Your ticket has a 13.237802900152577 chance of winning with 2 numbers. In other words, you have a 1 in 8 chance of winning.
--------------------
Your ticket has a 1.7650403866870101 chance of winning with 3 numbers. In other words, you have a 1 in 57 chance of winning.
--------------------
Your ticket has a 0.0968619724401408 chance of winning with 4 numbers. In other words, you have a 1 in 1032 chance of winning.
--------------------
Your ticket has a 0.0018449899512407771 chance of winning with 5 numbers. In other words, you have a 1 in 54201 chance of winning.
--------------------


# Conclusion

We set out to develop a logical brain for engineers to design an app around, and we're finished with the first iteration! We developed:

- one_ticket_probability()
- check_historical_occurrence()
- multi_ticket_probability()
- probability_less_6()

These should allow users to face their gambling addictions with a basic, fundamental level of truth.
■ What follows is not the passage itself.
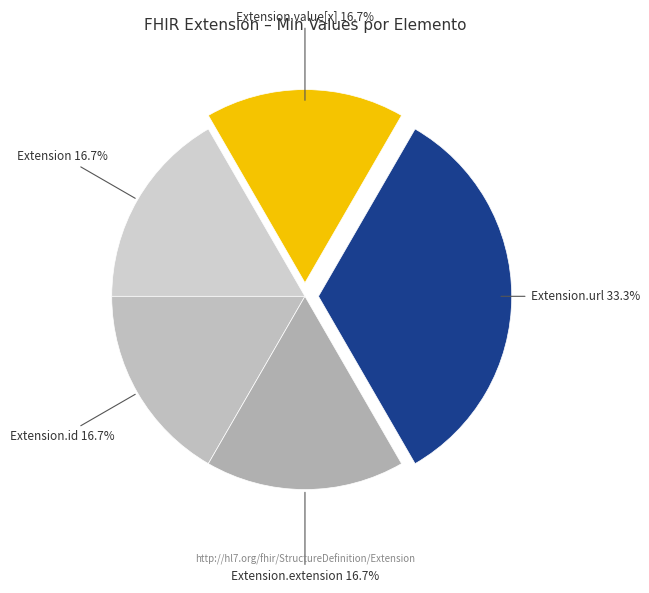

Does Extension.extension account for over 50% of the chart?

No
Future features might include:

- Making outputs more fun by adding analogies. Example: "You are 300 times more likely to get salmonella than win the lottery." Note: We don't know if that's true. It's just an example.
- Combining one_ticket_probability() and check_historical_occurrence() to show probability & historical occurrence at the same time.